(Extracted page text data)

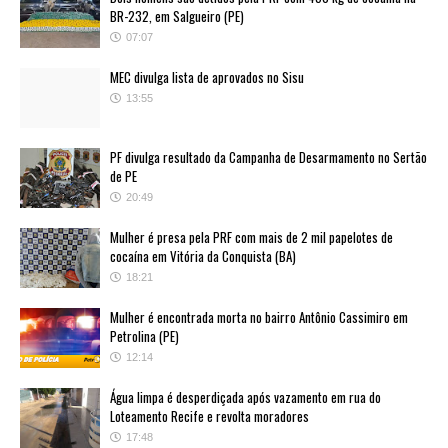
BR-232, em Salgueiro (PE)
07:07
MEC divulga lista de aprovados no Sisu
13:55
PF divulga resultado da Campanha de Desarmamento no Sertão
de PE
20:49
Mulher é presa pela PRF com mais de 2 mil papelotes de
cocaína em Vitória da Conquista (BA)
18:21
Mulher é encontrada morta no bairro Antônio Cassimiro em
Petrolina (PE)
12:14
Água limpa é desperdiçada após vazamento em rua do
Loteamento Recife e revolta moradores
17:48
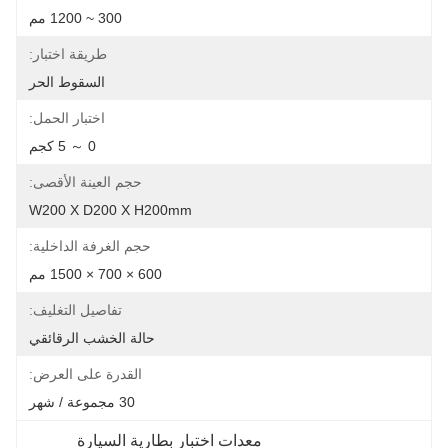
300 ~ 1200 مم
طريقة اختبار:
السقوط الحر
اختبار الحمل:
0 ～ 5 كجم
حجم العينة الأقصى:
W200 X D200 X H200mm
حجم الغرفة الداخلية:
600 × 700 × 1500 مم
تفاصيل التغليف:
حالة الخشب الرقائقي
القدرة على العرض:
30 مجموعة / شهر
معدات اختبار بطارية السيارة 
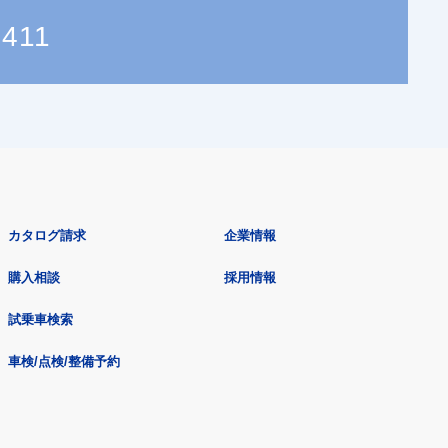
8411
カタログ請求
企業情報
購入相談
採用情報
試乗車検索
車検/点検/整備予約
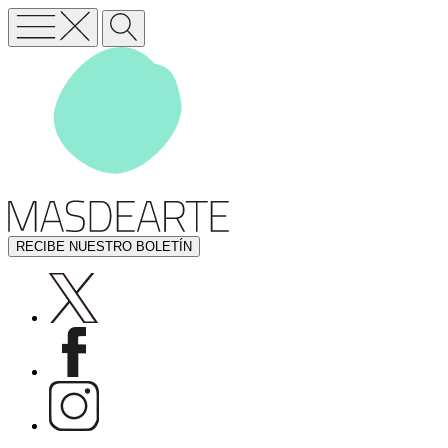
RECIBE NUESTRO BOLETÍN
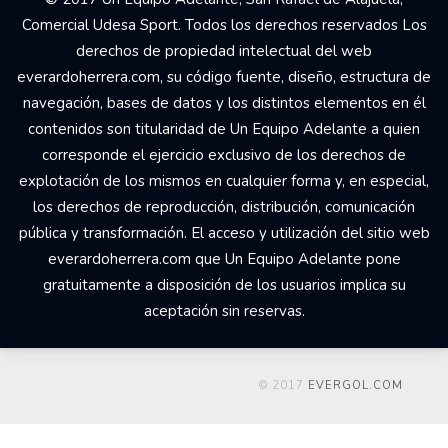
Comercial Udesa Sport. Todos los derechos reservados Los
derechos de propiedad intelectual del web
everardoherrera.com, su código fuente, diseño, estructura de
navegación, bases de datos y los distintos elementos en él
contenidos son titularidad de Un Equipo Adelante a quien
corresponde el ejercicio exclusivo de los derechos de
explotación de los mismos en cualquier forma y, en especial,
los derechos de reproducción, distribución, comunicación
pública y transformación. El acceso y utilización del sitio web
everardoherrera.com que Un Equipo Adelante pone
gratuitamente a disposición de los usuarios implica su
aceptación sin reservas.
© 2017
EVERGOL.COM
...
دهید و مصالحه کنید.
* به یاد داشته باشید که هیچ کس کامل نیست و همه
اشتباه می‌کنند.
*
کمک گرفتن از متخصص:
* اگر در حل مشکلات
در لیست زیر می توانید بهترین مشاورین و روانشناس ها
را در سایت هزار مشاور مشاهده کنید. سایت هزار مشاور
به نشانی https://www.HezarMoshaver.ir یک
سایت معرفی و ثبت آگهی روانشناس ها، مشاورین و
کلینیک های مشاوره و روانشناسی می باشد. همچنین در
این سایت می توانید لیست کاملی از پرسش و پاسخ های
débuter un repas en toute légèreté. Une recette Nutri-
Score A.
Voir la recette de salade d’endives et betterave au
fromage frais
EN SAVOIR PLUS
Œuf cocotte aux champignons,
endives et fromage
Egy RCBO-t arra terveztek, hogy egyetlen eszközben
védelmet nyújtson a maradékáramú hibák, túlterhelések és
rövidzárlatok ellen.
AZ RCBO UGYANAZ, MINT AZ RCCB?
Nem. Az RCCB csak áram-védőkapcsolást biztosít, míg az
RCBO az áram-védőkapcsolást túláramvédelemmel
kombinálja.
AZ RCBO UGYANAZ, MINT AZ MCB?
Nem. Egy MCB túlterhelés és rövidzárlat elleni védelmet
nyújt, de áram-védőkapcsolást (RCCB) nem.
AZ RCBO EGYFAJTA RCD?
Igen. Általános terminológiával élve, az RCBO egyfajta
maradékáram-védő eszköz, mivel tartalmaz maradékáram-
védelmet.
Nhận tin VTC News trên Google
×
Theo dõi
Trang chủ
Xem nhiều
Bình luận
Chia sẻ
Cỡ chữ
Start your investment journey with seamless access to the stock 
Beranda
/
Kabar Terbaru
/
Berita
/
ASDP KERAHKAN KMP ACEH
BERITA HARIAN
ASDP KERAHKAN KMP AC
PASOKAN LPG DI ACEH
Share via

◆ Required action
Check every line of the entries above, and copy those that carry the string "védőkapcsolást".

◆ Problem solution
Nem. Az RCCB csak áram-védőkapcsolást biztosít, míg az
RCBO az áram-védőkapcsolást túláramvédelemmel
nyújt, de áram-védőkapcsolást (RCCB) nem.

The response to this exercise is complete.